▸ What is being asked
Reproduce the full sine integral inequality post below word for word, with every formula unchanged.
╭─ Document text
Problem :
Let $x\geq 2$ : $$\int_{0}^{x}\frac{\sin\left(t\right)}{t}dt>\frac{\frac{\pi}{2}x-1}{x}+\frac{\left(1-e^{-x}\right)}{x^{3}}>\arctan(x)$$
I can show one of the side let introduce :
$$f(x)=\frac{\frac{\pi}{2}x-1}{x}+\frac{\left(1-e^{-x}\right)}{x^{3}}-\arctan(x)$$
Then :
$$f'(x)=(-1/(x^{2}+1)+e^{-x}(x+3)-2)/x^{4}$$
We have :
$$e^{-2}(2+3)<2$$
So the derivative is clearly negative and it limits is zero so we have the inequality .
For the other side I have tried power series without any effect .Also in the second reference there is a link with exponential integral so perhaps we can use complex analysis .
Using @JackD'aurizio answer we can compare :
$$\frac{\cos\left(a\right)+x\sin\left(a\right)}{\left(1+x^{2}\right)e^{ax}},\frac{f'\left(xa\right)}{a}$$
Where :
$$f\left(x\right)=\frac{1}{x}-\frac{\left(1-e^{-x}\right)}{x^{3}}$$
How to show it ?
Reference :
Prove that $\int_0^x \frac{\sin t}{t} dt > \arctan x $ for $x>0$
╰─
╭─ Entries provided
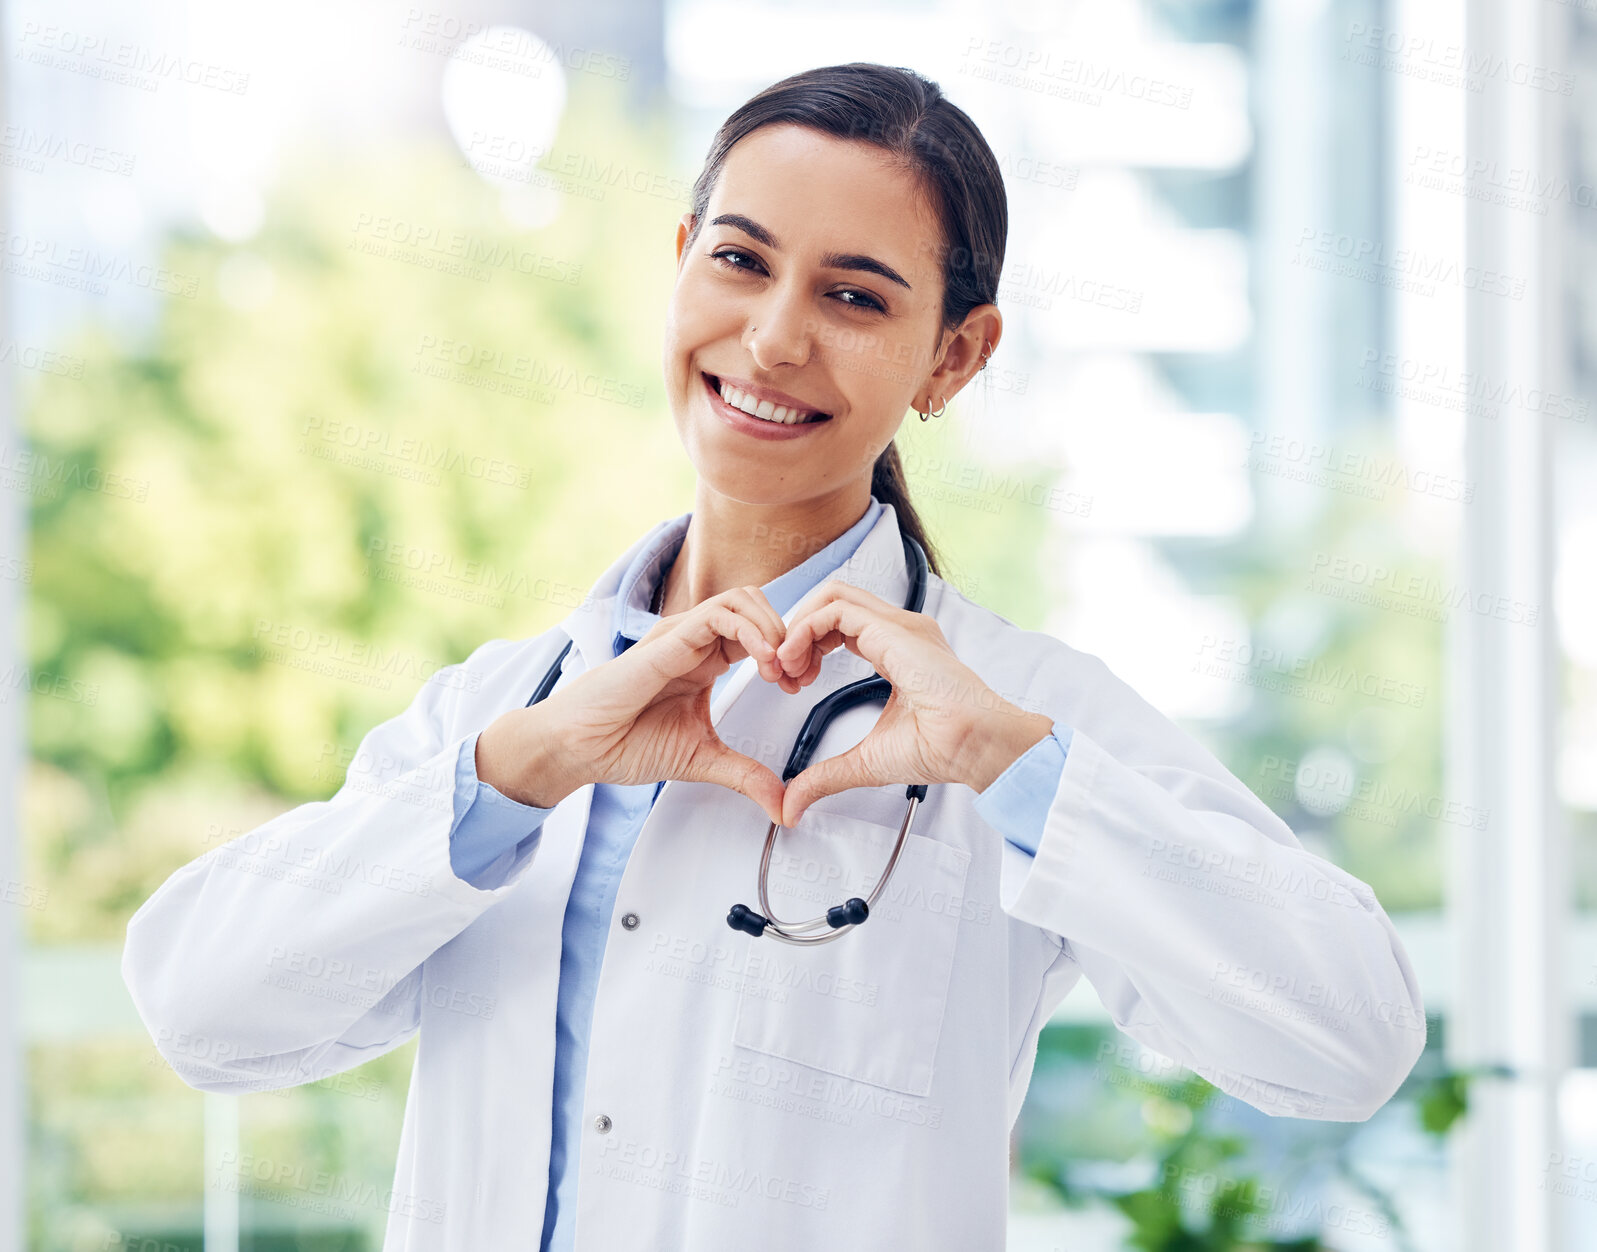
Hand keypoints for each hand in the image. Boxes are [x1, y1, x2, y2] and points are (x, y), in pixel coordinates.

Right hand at [477, 587, 826, 825]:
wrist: (580, 748)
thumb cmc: (625, 743)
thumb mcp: (704, 760)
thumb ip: (746, 775)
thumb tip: (783, 804)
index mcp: (705, 661)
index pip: (759, 632)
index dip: (788, 653)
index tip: (798, 687)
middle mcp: (695, 642)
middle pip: (758, 605)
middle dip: (789, 634)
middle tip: (798, 675)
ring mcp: (682, 636)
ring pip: (743, 599)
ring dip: (774, 628)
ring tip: (781, 668)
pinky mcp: (668, 641)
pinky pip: (718, 615)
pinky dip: (751, 631)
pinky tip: (764, 662)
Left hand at [773, 580, 1053, 825]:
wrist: (974, 748)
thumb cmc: (942, 750)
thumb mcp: (865, 762)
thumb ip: (825, 776)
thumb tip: (792, 804)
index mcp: (897, 650)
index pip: (841, 625)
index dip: (807, 646)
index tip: (794, 682)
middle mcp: (898, 630)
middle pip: (832, 600)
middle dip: (797, 630)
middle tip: (783, 671)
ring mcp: (899, 625)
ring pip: (832, 595)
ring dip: (798, 627)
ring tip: (786, 666)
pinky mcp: (894, 630)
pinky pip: (836, 611)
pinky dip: (806, 630)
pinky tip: (798, 661)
╰─
▸ Written response
Problem :
Let $x\geq 2$ : $$\int_{0}^{x}\frac{\sin\left(t\right)}{t}dt>\frac{\frac{\pi}{2}x-1}{x}+\frac{\left(1-e^{-x}\right)}{x^{3}}>\arctan(x)$$
I can show one of the side let introduce :
$$f(x)=\frac{\frac{\pi}{2}x-1}{x}+\frac{\left(1-e^{-x}\right)}{x^{3}}-\arctan(x)$$
Then :
$$f'(x)=(-1/(x^{2}+1)+e^{-x}(x+3)-2)/x^{4}$$
We have :
$$e^{-2}(2+3)<2$$
So the derivative is clearly negative and it limits is zero so we have the inequality .
For the other side I have tried power series without any effect .Also in the second reference there is a link with exponential integral so perhaps we can use complex analysis .
Using @JackD'aurizio answer we can compare :
$$\frac{\cos\left(a\right)+x\sin\left(a\right)}{\left(1+x^{2}\right)e^{ax}},\frac{f'\left(xa\right)}{a}$$
Where :
$$f\left(x\right)=\frac{1}{x}-\frac{\left(1-e^{-x}\right)}{x^{3}}$$
How to show it ?
Reference :
Prove that $\int_0^x \frac{\sin t}{t} dt > \arctan x $ for $x>0$